◆ What is needed:
Report each line of the data that contains the string "center".

Stored data entries
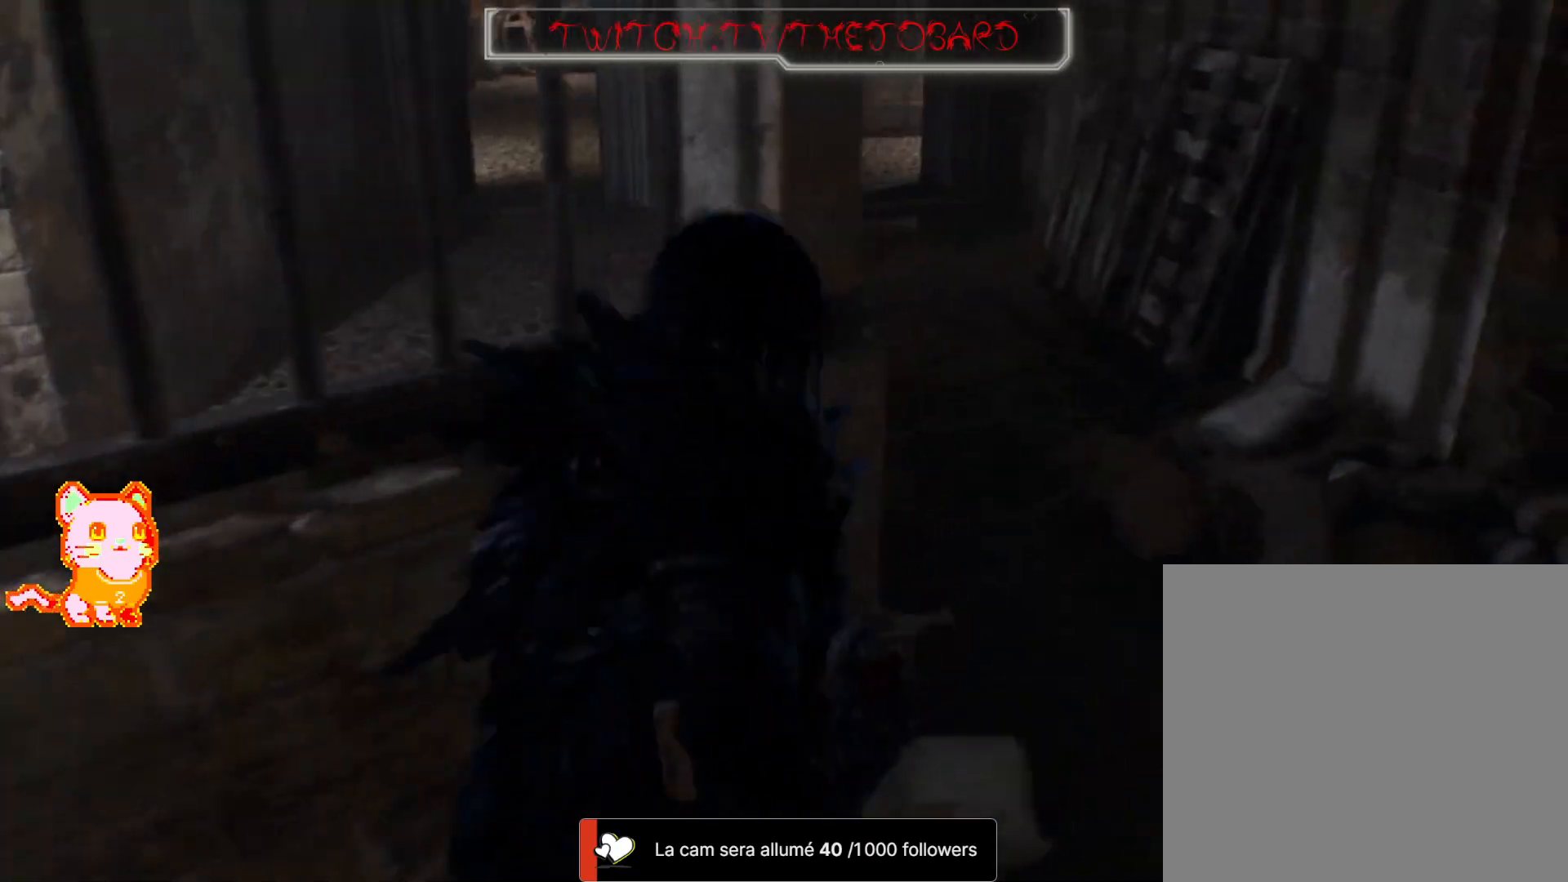
{"buttons": [], "left_stick": "up-right", "right_stick": "center", "events": [[83, "right_stick", "left"], [383, "right_stick", "center"]]}
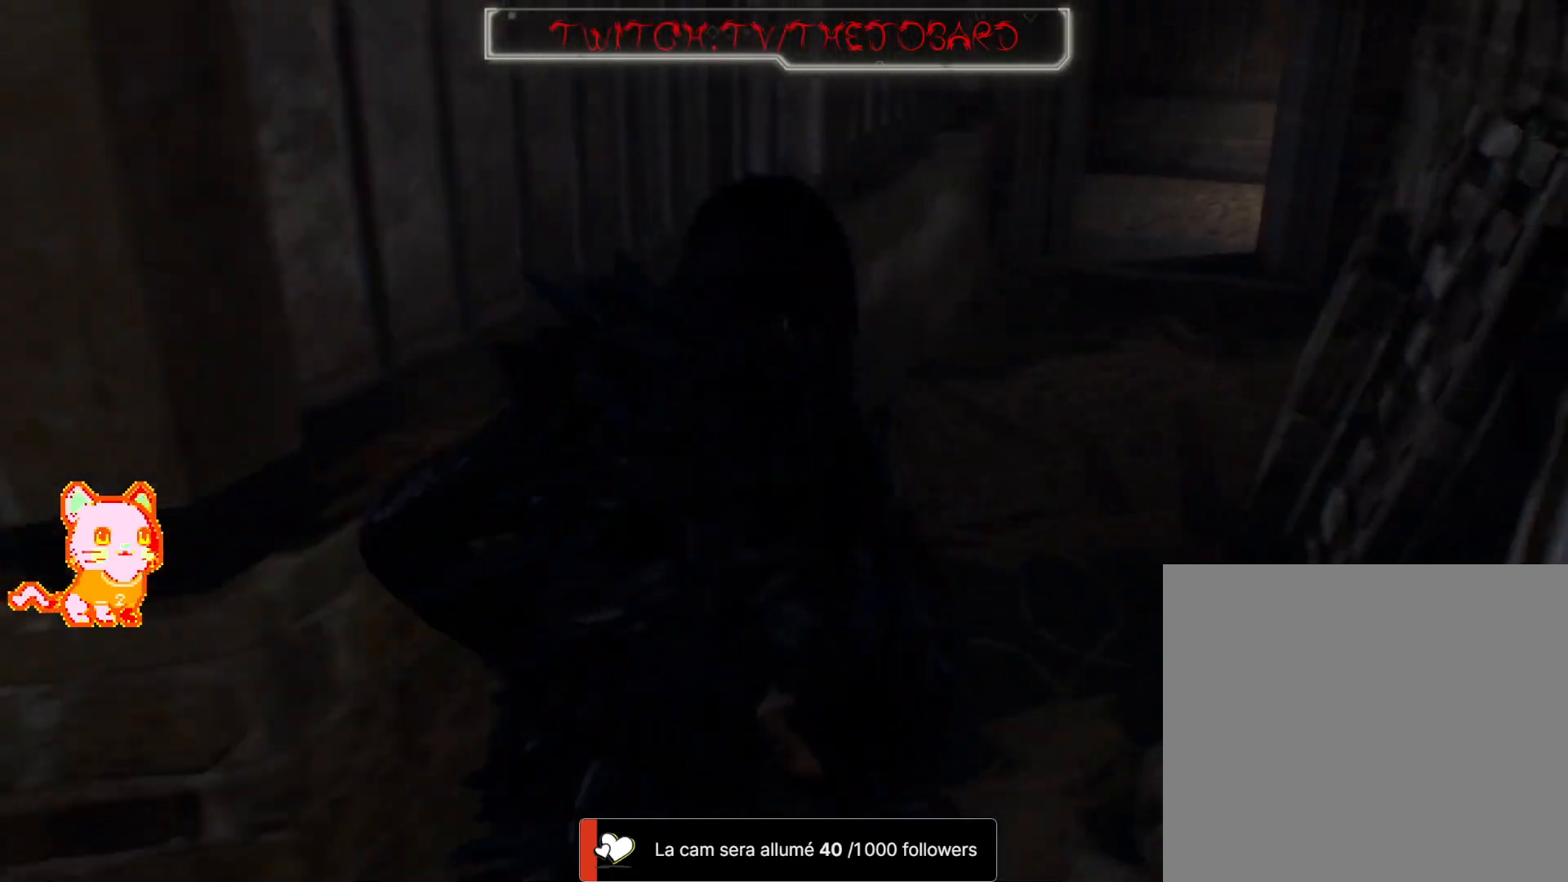
{"buttons": ["L3"], "left_stick": "up-right", "right_stick": "center", "events": [[83, "right_stick", "left"], [233, "right_stick", "up-left"], [367, "L3", "down"], [367, "right_stick", "center"]]}
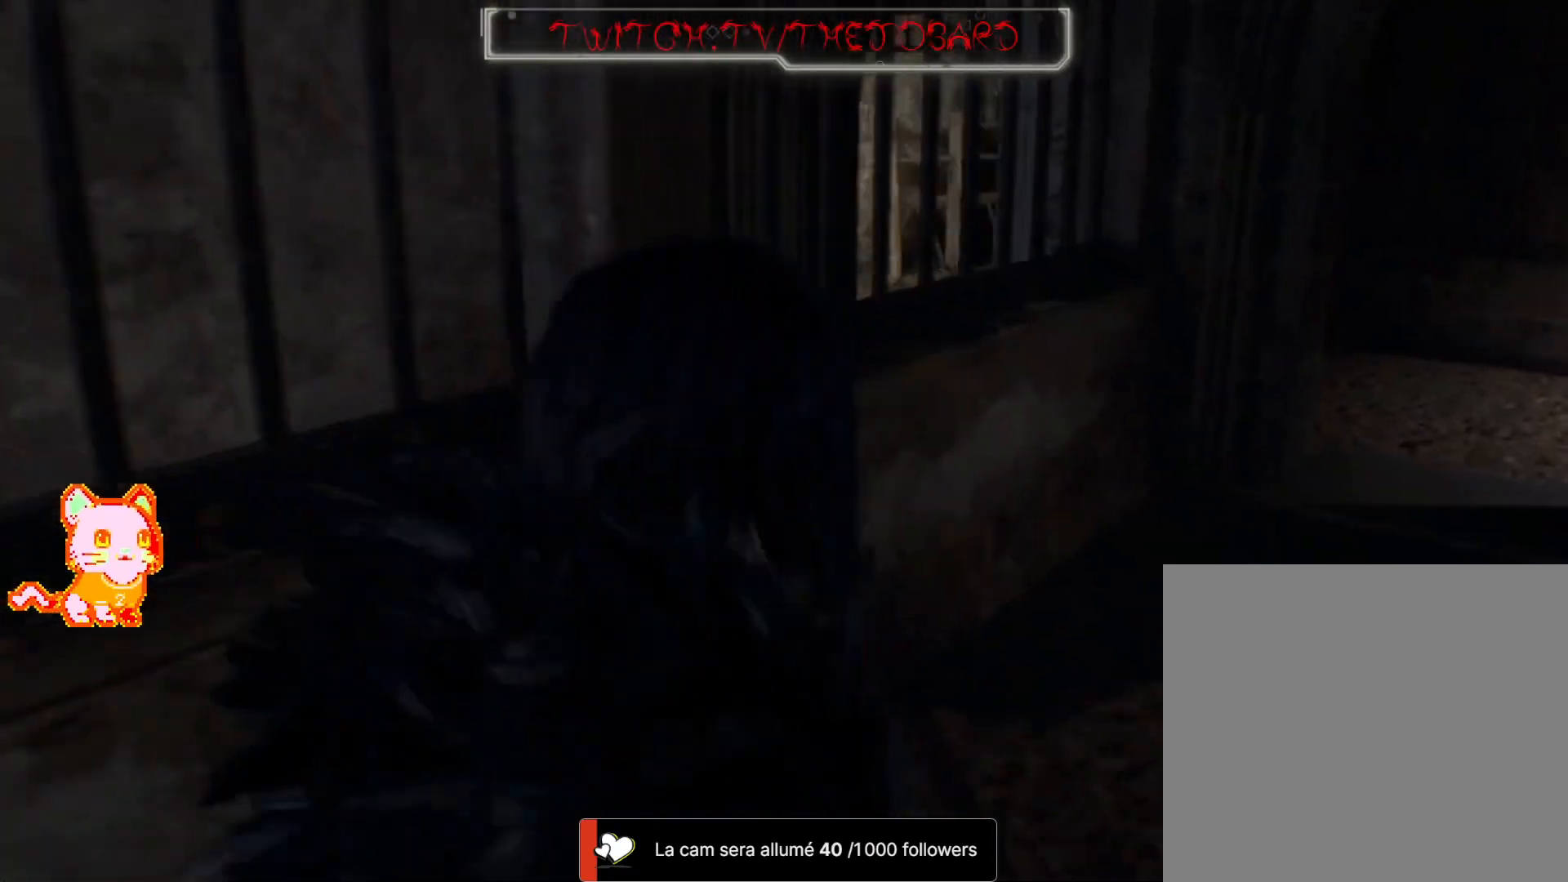
{"buttons": [], "left_stick": "up-right", "right_stick": "center", "events": [[50, "L3", "up"], [267, "right_stick", "left"], [383, "right_stick", "center"]]}
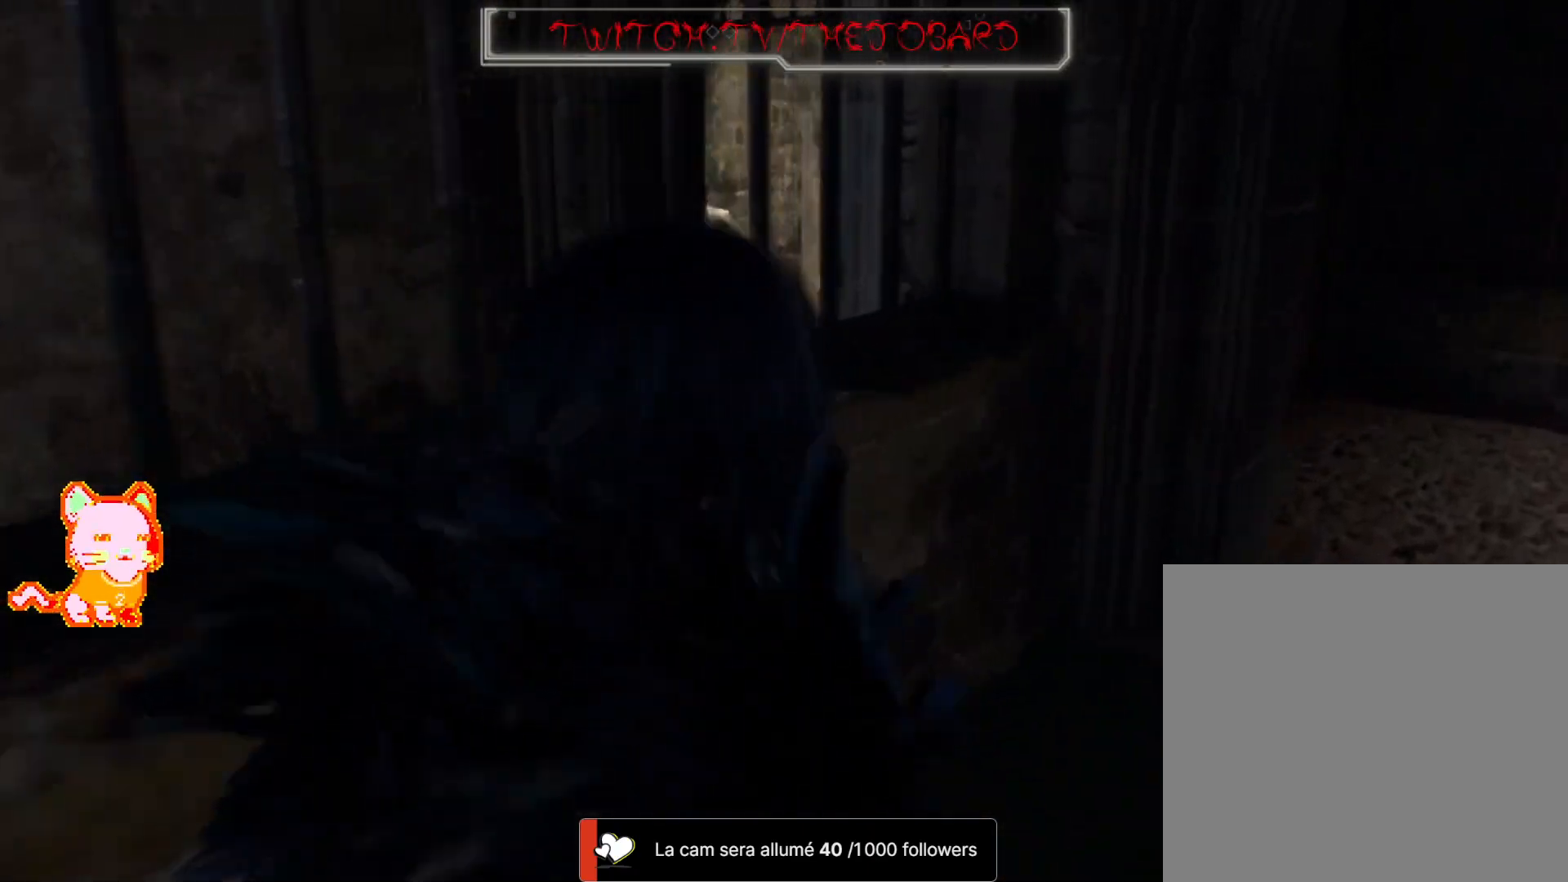
{"buttons": [], "left_stick": "up-right", "right_stick": "down-left", "events": [[433, "right_stick", "down-left"]]}
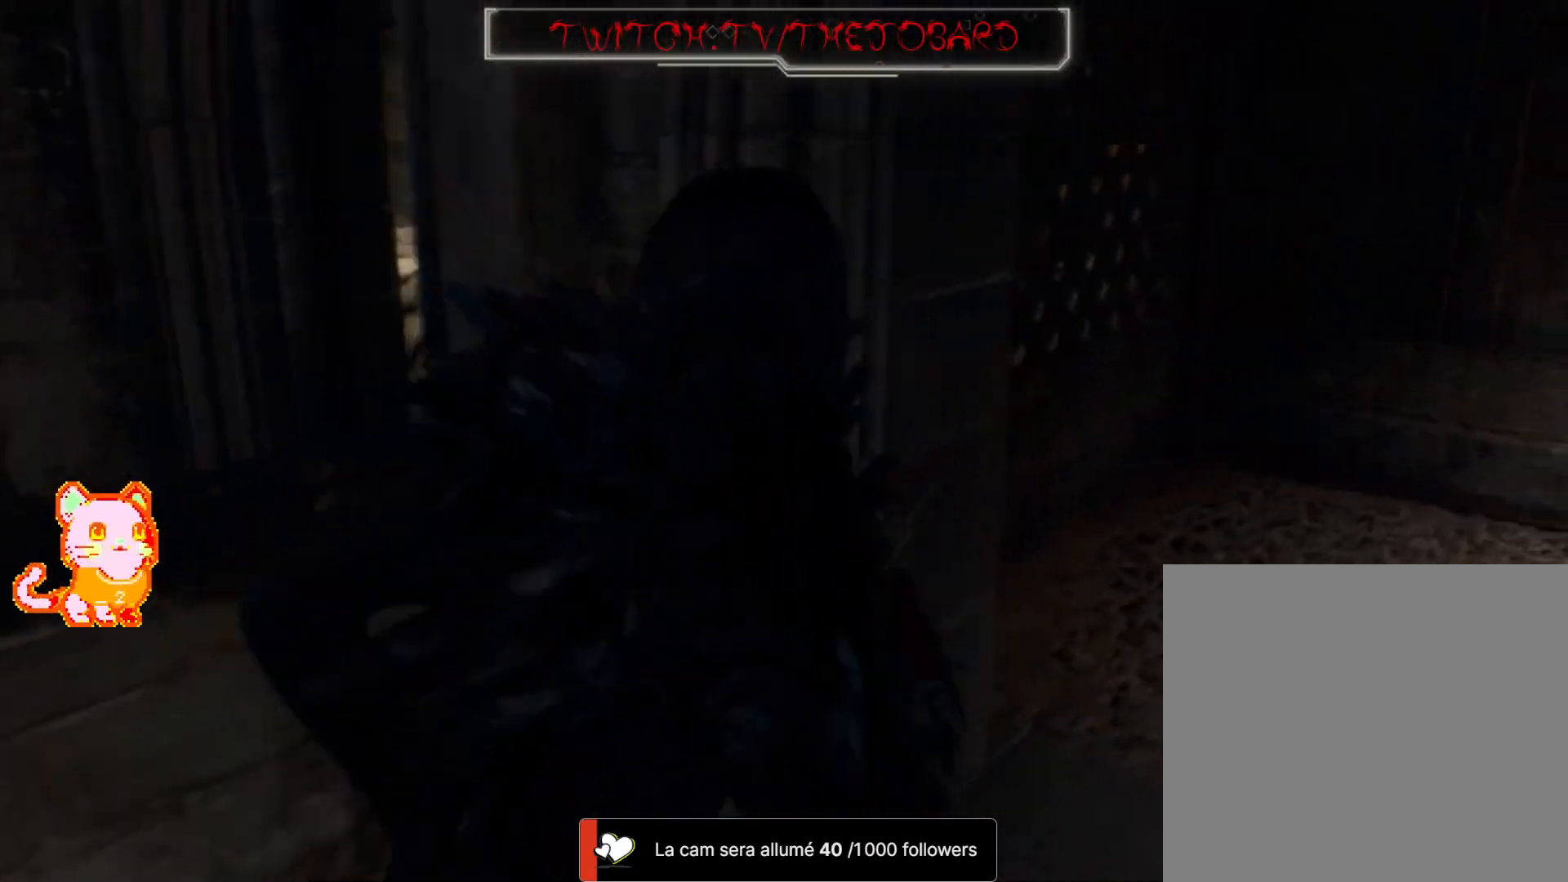
{"buttons": [], "left_stick": "up-right", "right_stick": "left", "events": [[83, "right_stick", "left"]]}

◆ Output of the exercise:
{"buttons": [], "left_stick": "up-right", "right_stick": "center", "events": [[83, "right_stick", "left"], [383, "right_stick", "center"]]}
{"buttons": ["L3"], "left_stick": "up-right", "right_stick": "center", "events": [[83, "right_stick", "left"], [233, "right_stick", "up-left"], [367, "L3", "down"], [367, "right_stick", "center"]]}
{"buttons": [], "left_stick": "up-right", "right_stick": "center", "events": [[50, "L3", "up"], [267, "right_stick", "left"], [383, "right_stick", "center"]]}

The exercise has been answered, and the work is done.